** ACTIVITY **
Please say how many lines in the material include the string "стали", and nothing else.

** DATA TO PROCESS **
————

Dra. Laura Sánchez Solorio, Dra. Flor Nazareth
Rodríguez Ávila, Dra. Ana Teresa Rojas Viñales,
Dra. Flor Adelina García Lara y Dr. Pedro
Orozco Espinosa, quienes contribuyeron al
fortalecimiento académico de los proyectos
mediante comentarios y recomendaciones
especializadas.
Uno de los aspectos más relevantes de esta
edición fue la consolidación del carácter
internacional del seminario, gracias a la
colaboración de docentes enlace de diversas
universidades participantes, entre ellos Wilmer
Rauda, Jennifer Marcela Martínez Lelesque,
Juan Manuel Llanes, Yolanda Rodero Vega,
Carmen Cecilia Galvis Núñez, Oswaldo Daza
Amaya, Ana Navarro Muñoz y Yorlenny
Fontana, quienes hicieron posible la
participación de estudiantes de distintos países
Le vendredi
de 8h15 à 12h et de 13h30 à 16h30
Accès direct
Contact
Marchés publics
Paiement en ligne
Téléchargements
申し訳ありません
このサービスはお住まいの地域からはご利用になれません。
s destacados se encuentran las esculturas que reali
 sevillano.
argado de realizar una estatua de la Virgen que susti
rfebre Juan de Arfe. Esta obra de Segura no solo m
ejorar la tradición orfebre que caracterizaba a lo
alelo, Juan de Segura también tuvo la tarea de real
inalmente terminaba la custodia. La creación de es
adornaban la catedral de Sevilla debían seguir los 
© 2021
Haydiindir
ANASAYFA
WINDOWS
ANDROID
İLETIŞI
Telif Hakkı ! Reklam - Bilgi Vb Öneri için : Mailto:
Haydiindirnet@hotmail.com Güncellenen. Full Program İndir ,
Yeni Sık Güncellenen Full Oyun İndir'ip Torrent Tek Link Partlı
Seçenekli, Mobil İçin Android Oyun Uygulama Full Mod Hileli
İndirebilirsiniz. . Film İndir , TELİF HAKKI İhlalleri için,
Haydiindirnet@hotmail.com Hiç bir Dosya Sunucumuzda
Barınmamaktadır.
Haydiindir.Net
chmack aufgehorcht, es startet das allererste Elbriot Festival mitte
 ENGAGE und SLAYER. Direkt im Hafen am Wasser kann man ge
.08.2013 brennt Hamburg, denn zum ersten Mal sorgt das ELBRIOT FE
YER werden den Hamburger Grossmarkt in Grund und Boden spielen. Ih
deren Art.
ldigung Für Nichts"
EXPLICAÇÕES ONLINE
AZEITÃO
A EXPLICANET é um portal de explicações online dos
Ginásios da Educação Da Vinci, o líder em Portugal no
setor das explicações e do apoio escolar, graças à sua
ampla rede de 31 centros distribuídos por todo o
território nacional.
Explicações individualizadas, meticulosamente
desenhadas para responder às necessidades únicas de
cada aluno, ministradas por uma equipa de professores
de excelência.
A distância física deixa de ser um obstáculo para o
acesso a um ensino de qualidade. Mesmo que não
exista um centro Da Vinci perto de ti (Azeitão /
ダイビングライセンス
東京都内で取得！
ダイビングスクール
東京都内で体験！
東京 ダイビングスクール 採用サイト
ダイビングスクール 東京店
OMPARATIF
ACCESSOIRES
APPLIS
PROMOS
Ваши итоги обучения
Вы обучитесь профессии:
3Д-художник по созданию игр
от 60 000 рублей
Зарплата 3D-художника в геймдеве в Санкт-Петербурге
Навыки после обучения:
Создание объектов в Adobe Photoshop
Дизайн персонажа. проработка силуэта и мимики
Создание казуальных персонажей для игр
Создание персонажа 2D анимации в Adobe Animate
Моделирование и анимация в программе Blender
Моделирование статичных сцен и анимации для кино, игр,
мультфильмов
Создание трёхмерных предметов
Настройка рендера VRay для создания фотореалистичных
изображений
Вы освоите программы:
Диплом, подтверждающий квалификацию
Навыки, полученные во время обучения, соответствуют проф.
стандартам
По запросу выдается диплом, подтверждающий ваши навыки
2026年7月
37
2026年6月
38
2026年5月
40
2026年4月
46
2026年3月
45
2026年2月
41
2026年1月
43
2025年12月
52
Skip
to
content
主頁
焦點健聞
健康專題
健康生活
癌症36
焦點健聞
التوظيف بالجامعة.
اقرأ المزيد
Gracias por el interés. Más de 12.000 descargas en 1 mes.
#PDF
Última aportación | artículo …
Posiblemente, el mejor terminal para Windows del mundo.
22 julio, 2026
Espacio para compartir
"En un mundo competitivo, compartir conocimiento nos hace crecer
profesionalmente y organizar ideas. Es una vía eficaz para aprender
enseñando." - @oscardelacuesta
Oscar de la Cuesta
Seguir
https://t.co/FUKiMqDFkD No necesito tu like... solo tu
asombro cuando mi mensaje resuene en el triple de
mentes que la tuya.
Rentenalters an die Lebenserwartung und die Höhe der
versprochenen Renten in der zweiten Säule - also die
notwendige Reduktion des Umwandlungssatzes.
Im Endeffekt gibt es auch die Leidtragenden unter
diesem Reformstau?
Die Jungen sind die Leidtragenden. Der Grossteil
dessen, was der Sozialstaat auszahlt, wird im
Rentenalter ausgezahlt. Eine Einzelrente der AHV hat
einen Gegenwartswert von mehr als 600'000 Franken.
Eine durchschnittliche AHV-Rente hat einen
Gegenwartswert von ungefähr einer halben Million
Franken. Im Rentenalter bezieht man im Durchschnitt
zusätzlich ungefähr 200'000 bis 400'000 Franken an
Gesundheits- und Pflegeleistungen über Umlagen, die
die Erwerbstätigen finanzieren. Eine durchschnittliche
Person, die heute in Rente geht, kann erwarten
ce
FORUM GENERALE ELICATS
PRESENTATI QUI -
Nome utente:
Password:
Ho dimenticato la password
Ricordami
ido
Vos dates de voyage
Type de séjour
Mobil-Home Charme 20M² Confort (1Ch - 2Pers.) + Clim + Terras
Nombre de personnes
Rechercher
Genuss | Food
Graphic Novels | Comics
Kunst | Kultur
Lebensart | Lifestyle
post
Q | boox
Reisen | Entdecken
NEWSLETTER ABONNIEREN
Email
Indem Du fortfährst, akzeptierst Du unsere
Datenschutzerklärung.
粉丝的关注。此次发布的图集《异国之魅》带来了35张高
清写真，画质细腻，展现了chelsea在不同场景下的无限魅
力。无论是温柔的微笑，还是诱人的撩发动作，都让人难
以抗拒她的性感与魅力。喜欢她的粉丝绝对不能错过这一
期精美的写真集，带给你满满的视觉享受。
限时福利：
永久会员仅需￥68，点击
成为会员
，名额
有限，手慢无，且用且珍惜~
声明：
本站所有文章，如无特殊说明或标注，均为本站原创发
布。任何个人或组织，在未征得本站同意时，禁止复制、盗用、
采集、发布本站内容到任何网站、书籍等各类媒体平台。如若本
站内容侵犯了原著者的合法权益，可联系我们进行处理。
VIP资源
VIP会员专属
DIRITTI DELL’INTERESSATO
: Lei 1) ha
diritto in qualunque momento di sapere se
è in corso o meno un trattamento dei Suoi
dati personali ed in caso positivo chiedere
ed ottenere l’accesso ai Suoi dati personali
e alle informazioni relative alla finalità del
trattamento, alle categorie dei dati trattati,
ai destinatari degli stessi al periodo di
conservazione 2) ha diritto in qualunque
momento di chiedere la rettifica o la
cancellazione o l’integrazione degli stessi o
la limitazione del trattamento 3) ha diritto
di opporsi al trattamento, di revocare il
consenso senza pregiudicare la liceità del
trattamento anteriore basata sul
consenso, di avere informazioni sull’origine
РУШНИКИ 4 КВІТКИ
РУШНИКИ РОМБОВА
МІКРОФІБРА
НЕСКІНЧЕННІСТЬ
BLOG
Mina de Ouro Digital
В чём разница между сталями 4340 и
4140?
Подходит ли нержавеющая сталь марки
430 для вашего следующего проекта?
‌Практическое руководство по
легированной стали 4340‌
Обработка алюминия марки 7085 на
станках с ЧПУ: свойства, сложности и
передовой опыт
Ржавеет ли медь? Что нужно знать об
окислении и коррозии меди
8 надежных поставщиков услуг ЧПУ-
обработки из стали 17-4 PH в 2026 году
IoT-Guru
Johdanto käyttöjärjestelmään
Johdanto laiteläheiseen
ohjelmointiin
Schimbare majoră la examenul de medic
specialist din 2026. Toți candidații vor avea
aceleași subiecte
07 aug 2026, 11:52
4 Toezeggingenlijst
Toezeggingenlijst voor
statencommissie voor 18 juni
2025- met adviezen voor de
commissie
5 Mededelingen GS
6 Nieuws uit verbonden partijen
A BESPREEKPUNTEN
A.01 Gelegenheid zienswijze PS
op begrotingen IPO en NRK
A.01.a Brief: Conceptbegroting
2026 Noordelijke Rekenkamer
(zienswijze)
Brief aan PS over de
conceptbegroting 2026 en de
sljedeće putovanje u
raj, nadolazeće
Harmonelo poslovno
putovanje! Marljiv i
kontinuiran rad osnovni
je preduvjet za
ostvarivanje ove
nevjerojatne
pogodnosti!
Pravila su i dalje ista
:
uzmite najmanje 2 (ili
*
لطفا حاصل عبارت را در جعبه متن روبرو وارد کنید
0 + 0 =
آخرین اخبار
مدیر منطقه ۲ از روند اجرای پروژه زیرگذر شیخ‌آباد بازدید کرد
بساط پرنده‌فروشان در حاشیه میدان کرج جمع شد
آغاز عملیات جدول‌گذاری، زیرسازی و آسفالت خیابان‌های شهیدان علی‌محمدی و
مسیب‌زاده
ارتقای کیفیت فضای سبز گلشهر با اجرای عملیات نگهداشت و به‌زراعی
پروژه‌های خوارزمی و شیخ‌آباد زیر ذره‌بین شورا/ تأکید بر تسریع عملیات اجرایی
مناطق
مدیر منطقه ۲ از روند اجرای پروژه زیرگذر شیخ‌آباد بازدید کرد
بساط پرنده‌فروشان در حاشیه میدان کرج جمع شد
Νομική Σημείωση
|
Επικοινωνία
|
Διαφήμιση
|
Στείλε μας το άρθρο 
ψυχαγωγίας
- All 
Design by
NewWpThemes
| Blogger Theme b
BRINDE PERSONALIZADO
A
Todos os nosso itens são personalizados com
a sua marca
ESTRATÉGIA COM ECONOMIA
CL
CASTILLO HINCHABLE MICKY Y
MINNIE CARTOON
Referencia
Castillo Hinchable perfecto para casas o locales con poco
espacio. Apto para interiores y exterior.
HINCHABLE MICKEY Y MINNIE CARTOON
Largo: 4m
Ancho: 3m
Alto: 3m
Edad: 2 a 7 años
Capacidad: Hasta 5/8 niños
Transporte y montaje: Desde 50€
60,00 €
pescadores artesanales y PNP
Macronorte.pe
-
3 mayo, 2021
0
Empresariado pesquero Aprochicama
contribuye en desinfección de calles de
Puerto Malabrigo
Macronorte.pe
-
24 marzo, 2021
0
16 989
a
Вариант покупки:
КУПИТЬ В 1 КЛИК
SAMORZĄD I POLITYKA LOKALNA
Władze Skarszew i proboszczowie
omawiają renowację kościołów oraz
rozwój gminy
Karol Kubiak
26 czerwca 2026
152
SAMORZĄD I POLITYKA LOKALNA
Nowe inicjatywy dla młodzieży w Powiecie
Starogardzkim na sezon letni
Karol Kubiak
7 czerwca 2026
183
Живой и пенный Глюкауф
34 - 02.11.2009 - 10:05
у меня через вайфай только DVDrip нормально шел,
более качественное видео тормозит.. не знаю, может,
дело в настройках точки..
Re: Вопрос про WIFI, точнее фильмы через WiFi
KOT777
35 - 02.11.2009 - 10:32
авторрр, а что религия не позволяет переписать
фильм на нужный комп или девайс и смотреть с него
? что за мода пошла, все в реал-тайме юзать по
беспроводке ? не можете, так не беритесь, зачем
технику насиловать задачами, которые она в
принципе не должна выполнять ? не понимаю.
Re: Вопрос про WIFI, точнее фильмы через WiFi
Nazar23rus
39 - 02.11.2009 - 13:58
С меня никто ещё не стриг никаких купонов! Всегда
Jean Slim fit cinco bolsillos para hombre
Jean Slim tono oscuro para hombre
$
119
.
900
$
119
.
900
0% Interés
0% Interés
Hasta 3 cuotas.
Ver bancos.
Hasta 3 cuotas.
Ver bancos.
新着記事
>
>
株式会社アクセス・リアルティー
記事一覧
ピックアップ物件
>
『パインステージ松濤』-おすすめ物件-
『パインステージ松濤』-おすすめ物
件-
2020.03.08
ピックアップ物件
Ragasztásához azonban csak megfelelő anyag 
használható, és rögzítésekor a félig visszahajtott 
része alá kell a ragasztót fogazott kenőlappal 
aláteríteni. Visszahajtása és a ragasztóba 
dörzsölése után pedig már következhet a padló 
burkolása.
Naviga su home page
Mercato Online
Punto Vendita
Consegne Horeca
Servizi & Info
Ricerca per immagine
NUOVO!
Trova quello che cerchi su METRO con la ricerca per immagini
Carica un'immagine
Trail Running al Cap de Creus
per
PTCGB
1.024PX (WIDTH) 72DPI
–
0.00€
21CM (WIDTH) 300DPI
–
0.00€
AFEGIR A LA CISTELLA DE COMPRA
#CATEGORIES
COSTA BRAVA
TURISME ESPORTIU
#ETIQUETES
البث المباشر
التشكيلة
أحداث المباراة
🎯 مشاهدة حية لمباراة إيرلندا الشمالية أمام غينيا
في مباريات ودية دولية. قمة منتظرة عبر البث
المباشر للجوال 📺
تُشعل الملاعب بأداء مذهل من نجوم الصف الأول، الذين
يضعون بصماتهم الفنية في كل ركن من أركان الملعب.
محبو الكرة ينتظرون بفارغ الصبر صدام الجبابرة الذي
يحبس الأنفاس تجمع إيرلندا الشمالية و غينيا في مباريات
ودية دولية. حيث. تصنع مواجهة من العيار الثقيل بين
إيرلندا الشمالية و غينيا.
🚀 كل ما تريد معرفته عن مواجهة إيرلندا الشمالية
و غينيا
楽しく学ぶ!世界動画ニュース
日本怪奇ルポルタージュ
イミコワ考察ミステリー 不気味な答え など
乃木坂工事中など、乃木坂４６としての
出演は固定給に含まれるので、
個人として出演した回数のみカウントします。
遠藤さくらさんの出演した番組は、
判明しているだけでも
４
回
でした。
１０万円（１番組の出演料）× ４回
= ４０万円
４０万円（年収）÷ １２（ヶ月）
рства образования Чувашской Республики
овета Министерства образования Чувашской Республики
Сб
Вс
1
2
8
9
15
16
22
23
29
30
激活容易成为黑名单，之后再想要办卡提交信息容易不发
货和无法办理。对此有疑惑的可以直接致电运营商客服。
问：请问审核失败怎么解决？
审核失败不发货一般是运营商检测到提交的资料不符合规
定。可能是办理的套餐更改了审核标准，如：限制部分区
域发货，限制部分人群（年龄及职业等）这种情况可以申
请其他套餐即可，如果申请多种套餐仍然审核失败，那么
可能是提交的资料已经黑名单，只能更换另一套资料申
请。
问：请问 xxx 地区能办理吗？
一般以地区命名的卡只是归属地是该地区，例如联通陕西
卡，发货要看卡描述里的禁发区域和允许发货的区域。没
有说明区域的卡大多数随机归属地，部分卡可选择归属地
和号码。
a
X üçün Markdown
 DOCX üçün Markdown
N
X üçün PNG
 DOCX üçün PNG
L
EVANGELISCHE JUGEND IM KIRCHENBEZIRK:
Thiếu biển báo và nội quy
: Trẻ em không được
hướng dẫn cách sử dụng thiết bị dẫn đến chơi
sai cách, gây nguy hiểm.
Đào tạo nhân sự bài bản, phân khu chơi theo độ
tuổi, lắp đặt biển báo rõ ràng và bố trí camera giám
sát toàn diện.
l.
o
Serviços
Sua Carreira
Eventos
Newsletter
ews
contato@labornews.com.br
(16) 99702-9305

————

** ANSWER TO THE PROBLEM **
2